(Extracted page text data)
□ □ □

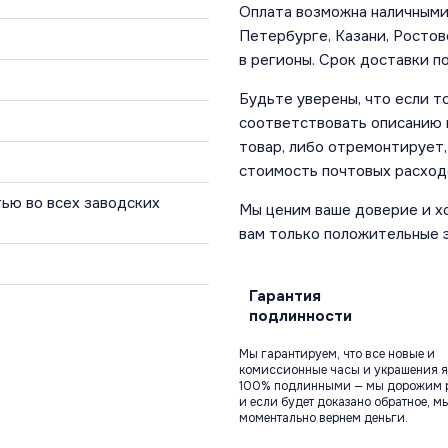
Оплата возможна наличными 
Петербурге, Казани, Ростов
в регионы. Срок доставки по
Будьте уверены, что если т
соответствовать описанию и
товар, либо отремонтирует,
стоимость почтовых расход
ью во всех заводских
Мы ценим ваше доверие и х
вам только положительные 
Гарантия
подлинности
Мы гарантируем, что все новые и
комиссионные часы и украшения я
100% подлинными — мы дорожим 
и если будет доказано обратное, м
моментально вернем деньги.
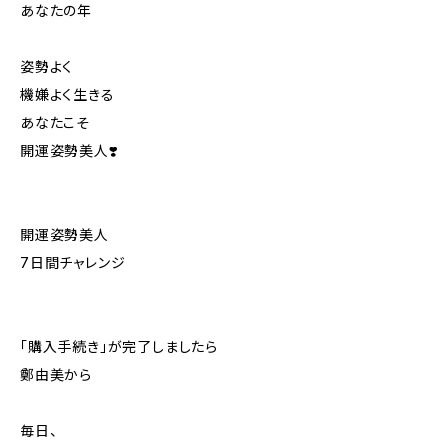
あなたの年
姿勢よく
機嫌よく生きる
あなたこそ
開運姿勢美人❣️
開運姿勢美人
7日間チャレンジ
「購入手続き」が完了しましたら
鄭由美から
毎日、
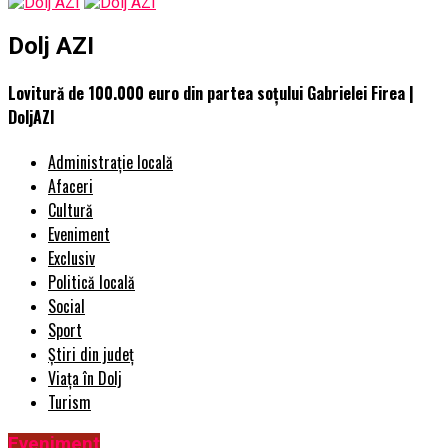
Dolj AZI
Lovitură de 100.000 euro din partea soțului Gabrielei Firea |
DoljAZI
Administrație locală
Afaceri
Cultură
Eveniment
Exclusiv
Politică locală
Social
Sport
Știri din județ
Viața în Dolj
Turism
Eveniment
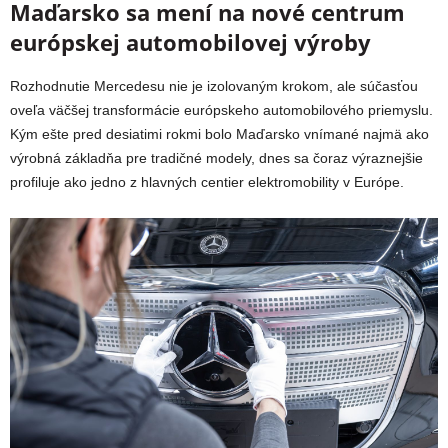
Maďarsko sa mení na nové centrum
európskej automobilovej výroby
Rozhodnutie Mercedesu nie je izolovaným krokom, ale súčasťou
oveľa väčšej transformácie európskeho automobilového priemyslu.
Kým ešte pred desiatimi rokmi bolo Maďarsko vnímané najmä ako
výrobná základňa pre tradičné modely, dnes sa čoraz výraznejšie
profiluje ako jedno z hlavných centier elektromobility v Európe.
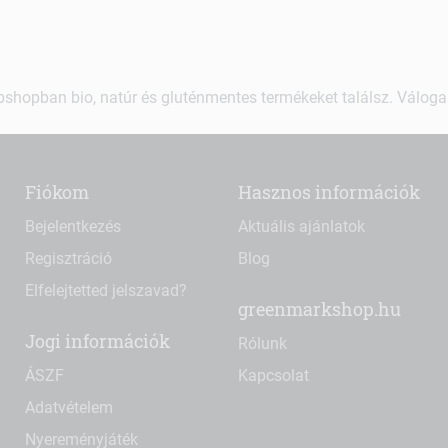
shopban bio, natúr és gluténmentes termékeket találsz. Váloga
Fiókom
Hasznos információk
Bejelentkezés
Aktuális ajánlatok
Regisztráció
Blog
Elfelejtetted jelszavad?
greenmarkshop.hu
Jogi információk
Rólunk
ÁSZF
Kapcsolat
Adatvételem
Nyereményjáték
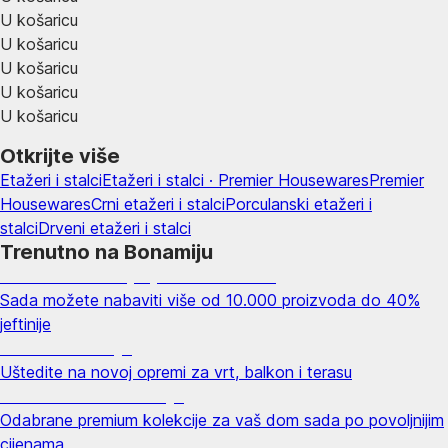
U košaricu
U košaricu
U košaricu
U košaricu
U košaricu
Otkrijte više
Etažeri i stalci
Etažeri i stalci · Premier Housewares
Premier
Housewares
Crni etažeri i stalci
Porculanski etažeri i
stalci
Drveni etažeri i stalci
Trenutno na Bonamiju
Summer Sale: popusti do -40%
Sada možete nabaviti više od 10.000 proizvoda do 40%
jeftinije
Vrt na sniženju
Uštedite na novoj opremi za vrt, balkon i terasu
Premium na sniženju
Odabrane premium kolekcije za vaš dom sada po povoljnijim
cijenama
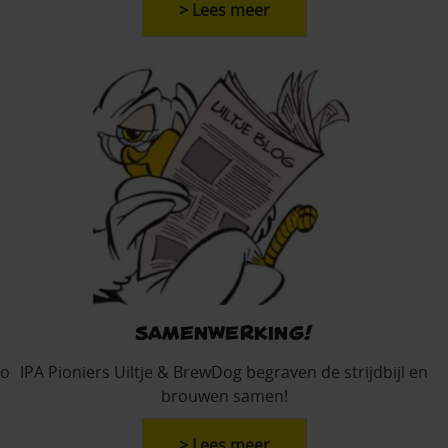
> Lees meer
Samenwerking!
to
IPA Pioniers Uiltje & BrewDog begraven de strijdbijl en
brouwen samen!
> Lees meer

□ □ □

(TASK DESCRIPTION) Please print every record exactly as written, without the pictures.

(RESPONSE FOR THIS EXERCISE)
Оплата возможна наличными 
Петербурге, Казани, Ростов
в регионы. Срок доставки по
Будьте уверены, что если т
соответствовать описанию и
товар, либо отремонтирует,
стоимость почтовых расход
ью во всех заводских
Мы ценим ваше доверие и х
вам только положительные 
Гарантия
подлинности
Мы гарантируем, что все новые и
комиссионные часы и украшения я
100% подлинными — мы дорожим 
и если будет доказано обратное, м
моментально вернем деньги.
あなたの年
姿勢よく
機嫌よく生きる
あなたこそ
開運姿勢美人❣️
開運姿勢美人
7日間チャレンジ
「購入手続き」が完了しましたら
鄭由美から
毎日、
Dolj AZI
Lovitură de 100.000 euro din partea soțului Gabrielei Firea |
DoljAZI
Administrație locală
Afaceri
Cultură
Eveniment
Exclusiv
Politică locală
Social
Sport
Știri din județ
Viața în Dolj
Turism
Eveniment
Maďarsko sa mení na nové centrum
európskej automobilovej výroby
Rozhodnutie Mercedesu nie je izolovaným krokom, ale súčasťou
oveľa väčšej transformácie európskeho automobilového priemyslu.
Kým ešte pred desiatimi rokmi bolo Maďarsko vnímané najmä ako
výrobná základňa pre tradičné modely, dnes sa čoraz výraznejšie
profiluje ako jedno z hlavných centier elektromobility v Európe.
shopban bio, natúr és gluténmentes termékeket találsz. Váloga
Fiókom
Hasznos információk
Bejelentkezés
Aktuális ajánlatok
Regisztráció
Blog
Elfelejtetted jelszavad?
greenmarkshop.hu
Jogi információk
Rólunk
ÁSZF
Kapcsolat
Adatvételem
Nyereményjáték
U košaricu
U košaricu
U košaricu
U košaricu
U košaricu
Otkrijte više
Etažeri i stalci
Etažeri i stalci · Premier Housewares
Premier
Housewares
Crni etažeri i stalci
Porculanski etažeri i
stalci
Drveni etažeri i stalci
Trenutno na Bonamiju
Summer Sale: popusti do -40%
Sada možete nabaviti više od 10.000 proizvoda do 40%
jeftinije
Vrt na sniženju
Uštedite na novoj opremi za vrt, balkon i terasu
Premium na sniženju
Odabrane premium kolekcije za vaš dom sada po povoljnijim
cijenama
> Lees meer
Samenwerking!
to
IPA Pioniers Uiltje & BrewDog begraven de strijdbijl en
brouwen samen!
> Lees meer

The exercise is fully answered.